Ascent continued, “No matter what the future holds for machine-readable and executable regulation, it won’t be practical to use and implement unless we can settle on a global standard for how this data is represented. Ideally through an independent, non-profit consortium, similar to how the W3C that enabled the explosive growth of the internet and Web 2.0. Without a single standard, adoption and innovation will remain impractical.”

An addition to compliance

RegTech firm RelyComply, meanwhile, exclaimed that MRR and MER technology is a ‘handy’ addition to compliance that can remove the timely, costly middleman of interpreting a legal document.

The company said, “In financial regulations, to get a machine to understand and execute an institution’s requirements, the FCA guide lowers or removes the errors associated with manual oversight in a fraction of the time.
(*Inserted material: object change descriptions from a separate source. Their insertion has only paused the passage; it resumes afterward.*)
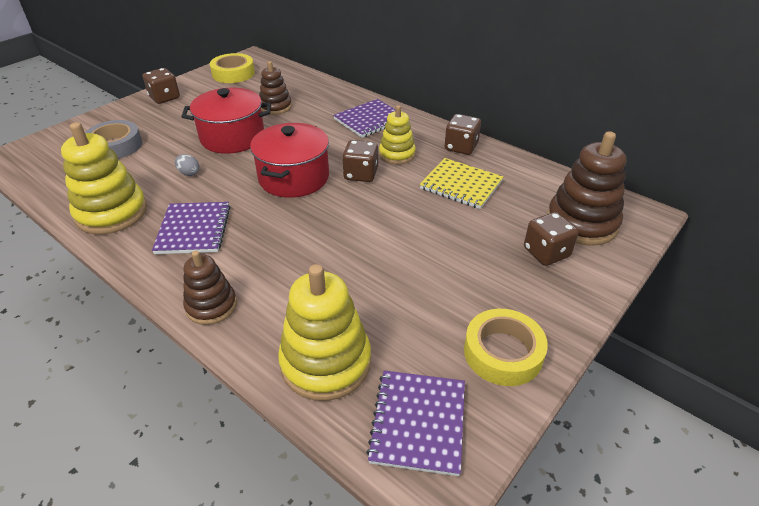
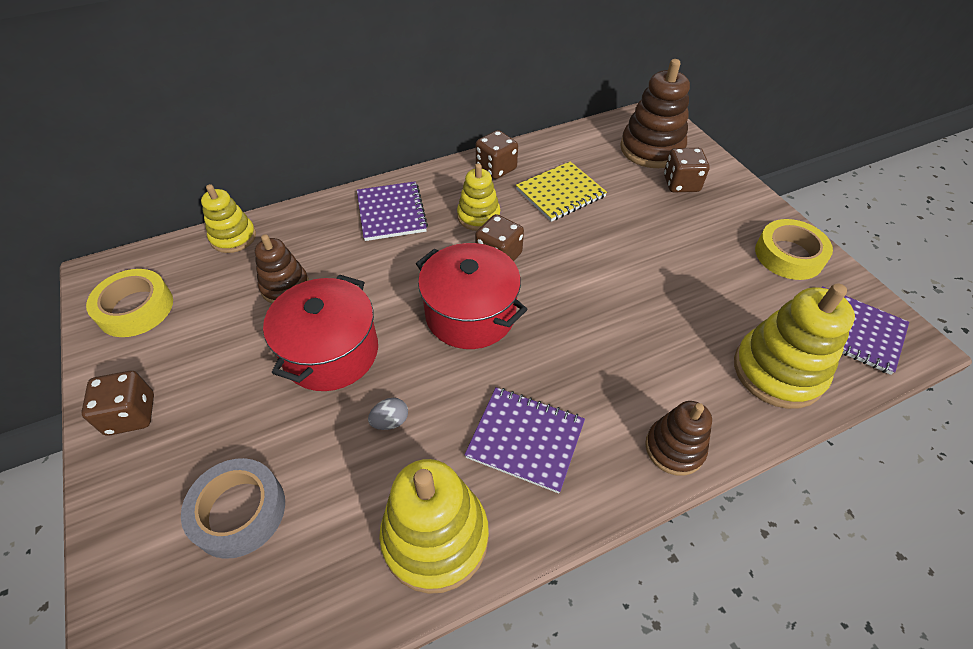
camera: 65 degrees left, 10 degrees up
(304, 79) = (233, 237): none -> yellow stacking toy

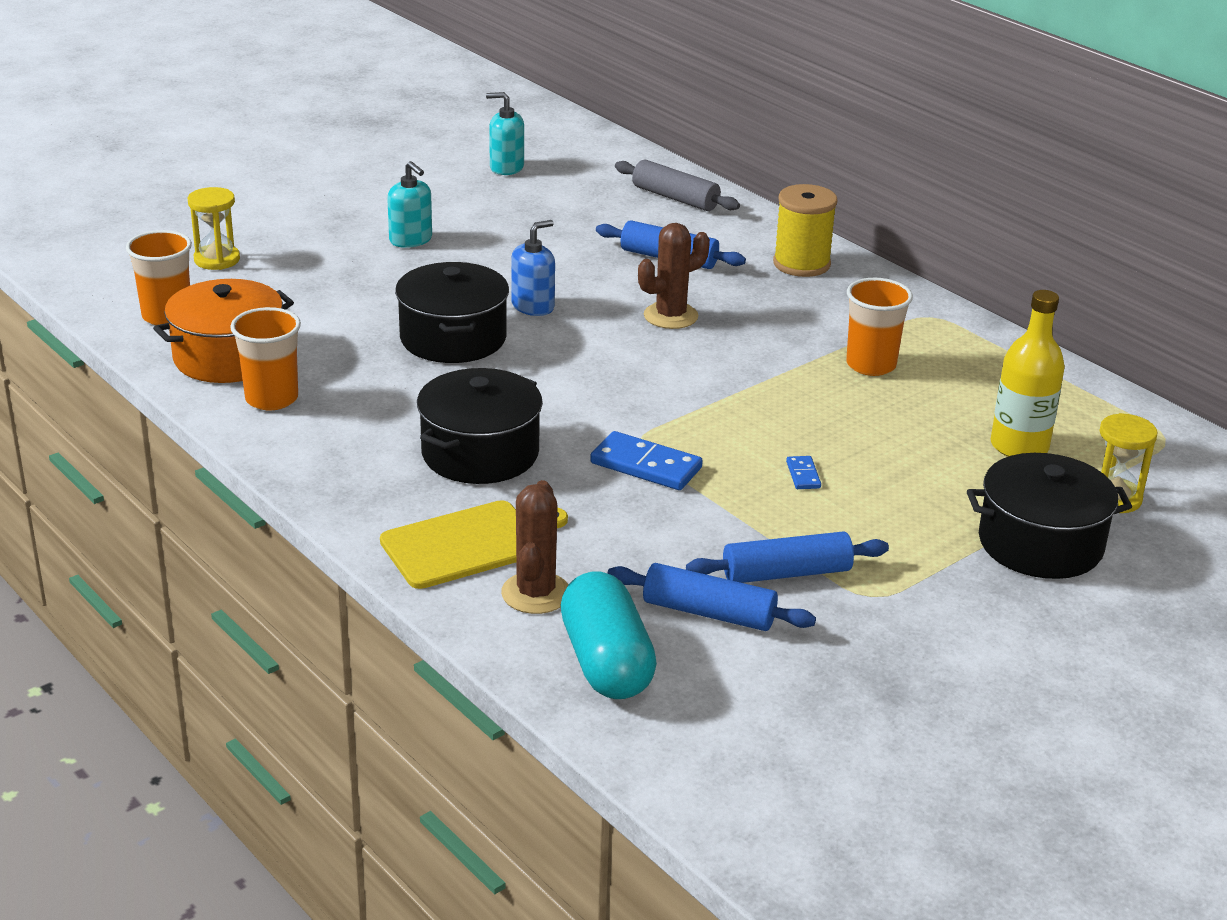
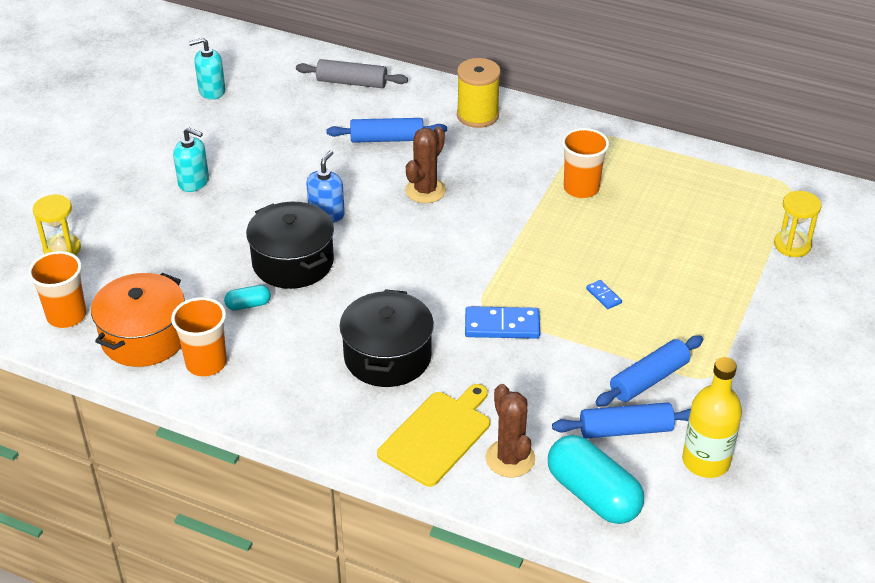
camera: 25 degrees left, 10 degrees up
(367, 361) = (248, 305): none -> turquoise capsule
(1019, 446) = (713, 224): yellow bottle -> yellow bottle (706, 461)
(1040, 544) = (775, 297): black pot -> none

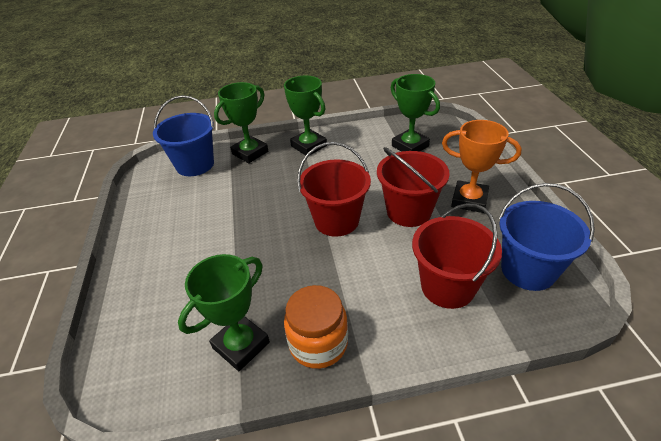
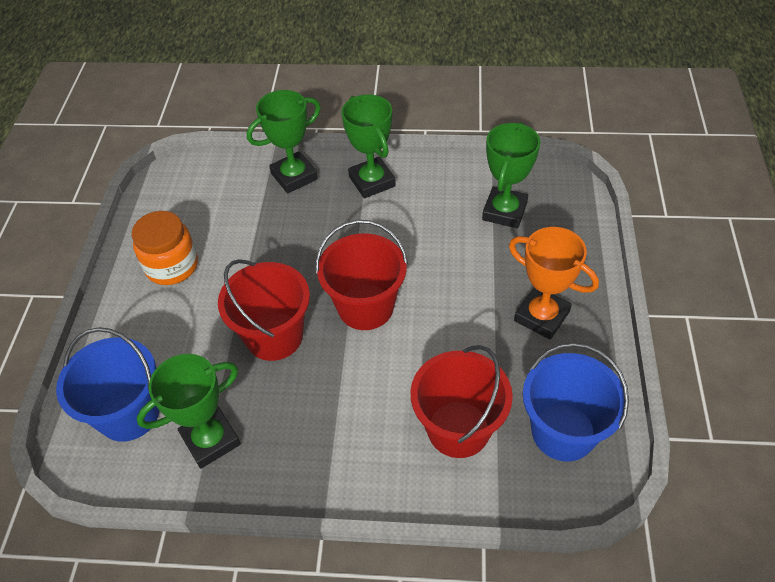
camera: 15 degrees right, 10 degrees up
(195, 165) = (222, 181): blue bucket -> blue bucket (129, 413)
(318, 343) = (290, 459): orange jar -> orange jar (172, 266)
(408, 211) = (458, 315): red bucket -> red bucket (274, 336)
(410, 146) = (504, 211): green trophy -> green trophy turned 45 degrees clockwise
The technology has even greater efficiency benefits: reducing costs, increasing interpretation accuracy and swift implementation.

“But for every upside, there are downsides. Much like the financial industry faces challenges using machine learning for investigative purposes, the capabilities of such advanced tech require the knowledge of experts who can best put it into practice. AI can hallucinate or contextualise data based on trained biases. Similarly, the fundamental task of MRR and MER to make compliance information as clear as possible could result in incorrect disambiguation or removal of flexible trains or thought.”

Ultimately, using them would require a big cultural shift in interpreting regulatory requirements and relying on the trust in the accuracy of machines, said the South African RegTech.

“Before MRR/MER methods can scale, adoption must be accepted everywhere. As with many strands of AML compliance, the difficulty remains that differing jurisdictional rules and processes stand in the way of technology that standardises tricky regulations. Correct training for MRR and MER would need to be rolled out, audited and fine-tuned industry-wide to assess its accuracy with prominent regulatory documents.

“A form of standardisation in executing regulation is welcome; after all, MRR/MER can help extract only pertinent information to close the gap between compliance lawmaking and its widespread execution. Hopefully, its prominent RegTech advantages will allow it to be prioritised for use by compliance professionals, and it will start to bear fruit in the ever-more-difficult regulatory landscape,” the business concluded.